-- Opening Marker --

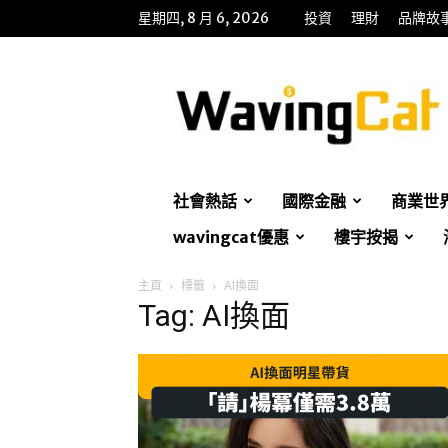
星期四, 8 月 6, 2026
投資
理財
品牌故
WavingCat
招
財
貓
社會熱話
國際金融
商業世
wavingcat優惠
樓宇按揭
主頁
標籤
AI換面
Tag: AI換面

-- Closing Marker --

WHAT TO WORK ON:
The entries above are to be printed again word for word, with every picture removed.

RESULT FOR THIS TASK:
星期四, 8 月 6, 2026
投資
理財
品牌故
WavingCat
招
財
貓
社會熱話
國際金融
商業世
wavingcat優惠
樓宇按揭
主頁
標籤
AI換面
Tag: AI換面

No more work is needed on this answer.